Listening to her, I couldn’t help but think of Owen, of the pressure I felt while surfing through his memories. Maybe this sort of self-inflicted tension was standard inside the Hourglass. Of course, after that my mind went to the most pressing revelation in Flora’s little diatribe.
“Wait, you have a family member in the Council of Masons? Like, right now?”
“I do,” she answered.
“So, when I talk about the Council members who are perma-stalking me through Merrin’s eyes, I’m actually talking about-“
“My uncle Jasper,” Flora answered. “Among others.”
“Oh my God,” I muttered, pushing through the doors into the cafeteria. “No offense, but this doesn’t make me feel any better about you knowing my secret.”
“None taken,” she smiled.
As soon as I walked through the door of the cafeteria, my mouth started to water. I had skipped lunch in favor of studying for Dr. Static’s upcoming ‘Medical Sciences’ exam, and judging by the strong and delicious aroma, it was meatloaf night. So, of course, I couldn’t wait to grab a plate and dig in; that is, until I saw them.
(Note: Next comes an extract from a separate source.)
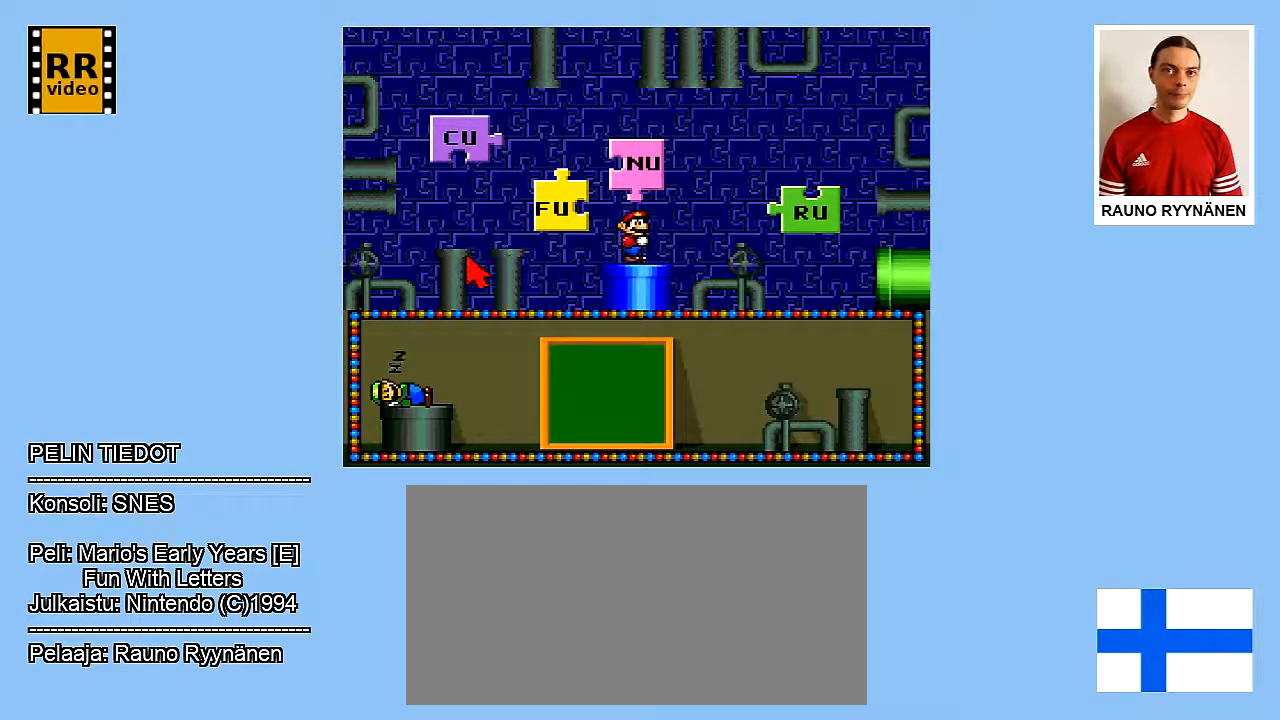
{"buttons": ["DPAD_UP"], "events": [[300, "DPAD_LEFT", "up"], [450, "DPAD_UP", "down"]]}
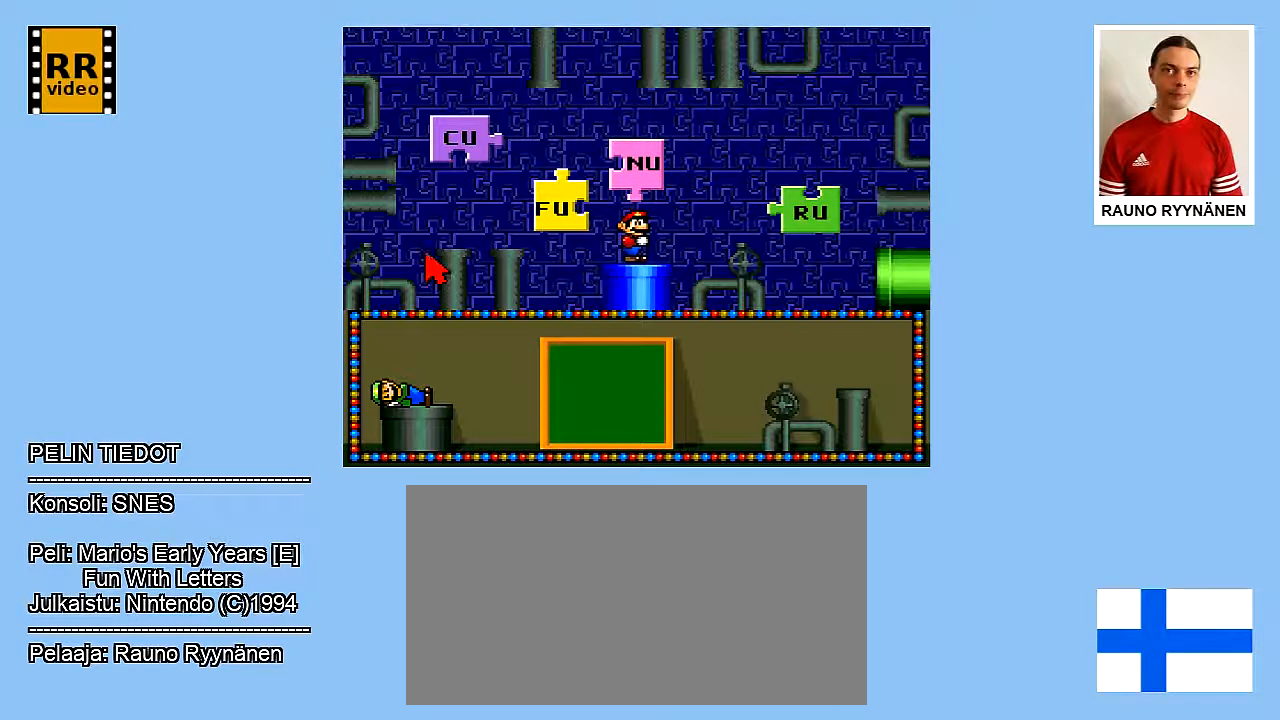
{"buttons": [], "events": [[350, "DPAD_UP", "up"]]}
The cafeteria was loud and full. It was about seven o’clock; prime dinner time for Breakers. But, even given the throngs of people surrounding us, and the fact that he wasn’t sitting in his usual spot, I had no problem spotting Owen immediately. He sat with a plate in front of him. His fork was up in the air, letting a hunk of meatloaf dangle as he talked. Of course, Merrin was next to him. She wore a deep red flowery dress; which really pissed me off. Because, not only had she worn a different outfit each of the four times I had seen her today, she looked frustratingly flawless in all of them.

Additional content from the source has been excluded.